I had a chance to get out in the garden last weekend, and a fine time to garden it was too. Saturday and Sunday morning were comparatively warm and sunny, and rain was forecast for Sunday afternoon and evening.
A perfect time to mulch.
I started by planting out a few more seedlings to add to the silver beet, lettuces and broccoli I’d planted about a month ago and the celery I started in summer. The silver beet and lettuce’s growth rates have been excellent, the broccoli’s slowed considerably by chook attack (those birds are really starting to annoy me….. Who knew they liked broccoli leaves even more than silver beet?)
Once the seedlings were in and the sun had warmed the ground a little I started spreading mulch.
I mulch in winter for 3 reasons:
- To add organic matter to the soil.
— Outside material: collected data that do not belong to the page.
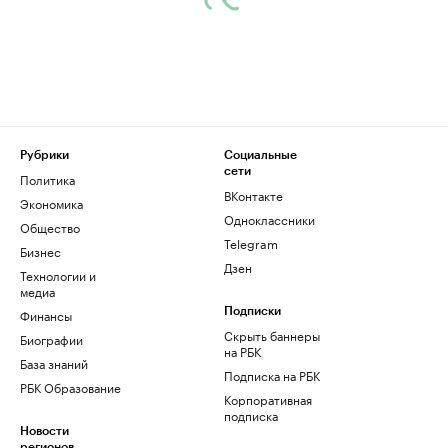
Рубрики
Социальные
сети
Политика
ВКонтакте
Экономика
Одноклассники
Общество
Telegram
Бизнес
Дзен
Технологии и
медиа
Финансы
Подписки
Скрыть баннеры
Биографии
на РБК
База знаний
Подписка на РБК
РБК Образование
Корпоративная
подписка
Новости
регионов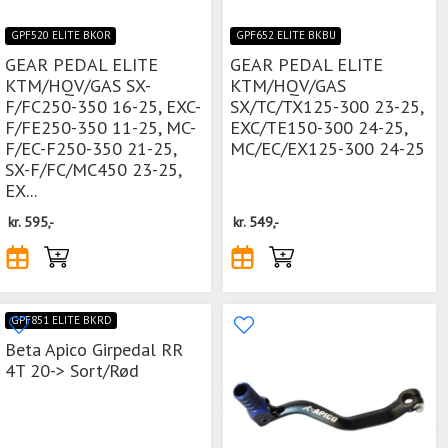
GPF520 ELITE BKOR
GPF652 ELITE BKBU
GEAR PEDAL ELITE
GEAR PEDAL ELITE
KTM/HQV/GAS SX-
KTM/HQV/GAS
F/FC250-350 16-25, EXC-
SX/TC/TX125-300 23-25,
F/FE250-350 11-25, MC-
EXC/TE150-300 24-25,
F/EC-F250-350 21-25,
MC/EC/EX125-300 24-25
SX-F/FC/MC450 23-25,
EX...
kr.
595,-
kr.
549,-
GPF851 ELITE BKRD
Beta Apico Girpedal RR
4T 20-> Sort/Rød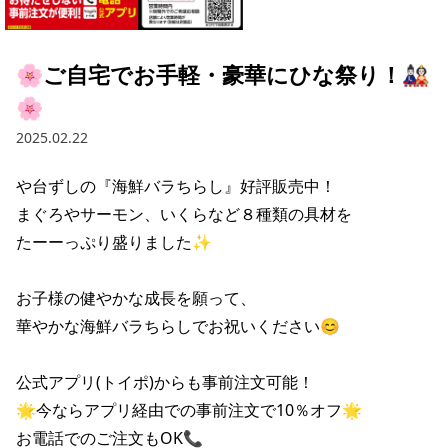
採用情報トップ
店舗物件・店舗施工管理業者の募集
経営陣
これや
今後の取り組み
正社員
組織図
お問い合わせ
🌸ご自宅でお手軽・豪華にひな祭り！🎎
焼とりてっぱん
コーポレートガバナンス
パート・アルバイト
🌸
所在地
お問い合わせトップ
このサイトについて
ひとくち餃子の頂
財務情報
2025.02.22
IRお問い合わせ
玉鋼
業績推移
プライバシーポリシー
株式情報
や台ずしの『海鮮バラちらし』好評販売中！

ご意見・アンケート（ご来店の方）
まぐろやサーモン、いくらなど８種類の具材を

財政状況
せんと
IRライブラリ
リンク集
たーーっぷり盛りました✨

や台や
IRライブラリトップ
IRカレンダー
サイトマップ
お子様の健やかな成長を願って、

決算短信
海老どて食堂
株価情報
華やかな海鮮バラちらしでお祝いください😊

決算説明資料
華花
株主優待
有価証券報告書等法定開示資料
公式アプリ(トイポ)からも事前注文可能！

🌟今ならアプリ経由での事前注文で10％オフ🌟

電子公告
株主通信
お電話でのご注文もOK📞
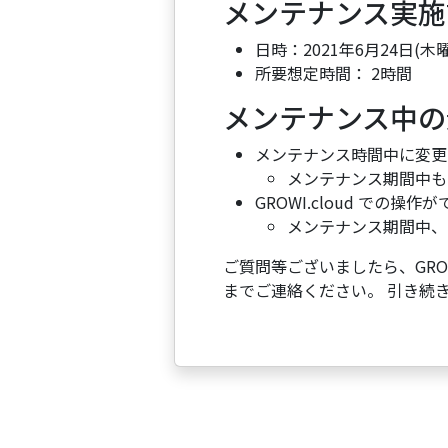
メンテナンス実施
日時：2021年6月24日(木曜日)
所要想定時間： 2時間
メンテナンス中の
メンテナンス時間中に変更さ
メンテナンス期間中も 
GROWI.cloud での操
メンテナンス期間中、
ご質問等ございましたら、GROWI
までご連絡ください。 引き続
Broken down mulch can improve soil structure and as a mine tends towards clay I find the texture mulch gives it really beneficial.
- To retain warmth. This can be a little fraught as if you mulch at the wrong time in winter you can end up retaining cold rather than warmth. As a result I try and mulch on a nice warm sunny day preferably after a comparatively mild night. Night time temperatures often significantly impact on soil temperature and so this can be more important than day time temperatures. I probably should have mulched a month or so ago but at least I managed to get round to it in Autumn (albeit on it’s last day).
- To retain moisture. In theory we get most of our rain in winter in Melbourne. In practice it is often dry and the shorter daylight hours mean that I frequently leave for work in the dark and arrive home in the dark leaving little time for comfortable watering.
This time I used sugar cane mulch. As much as I like pea straw, and the little volunteer plants it produces, I find sugar cane mulch easier to spread. As a result I use it quite a bit particularly when I am mulching around seedlings which can get swamped in the never ending strands of pea straw.
Rain did arrive on Sunday afternoon bedding my mulch down nicely, now I just hope the various birds that inhabit may garden leave it alone.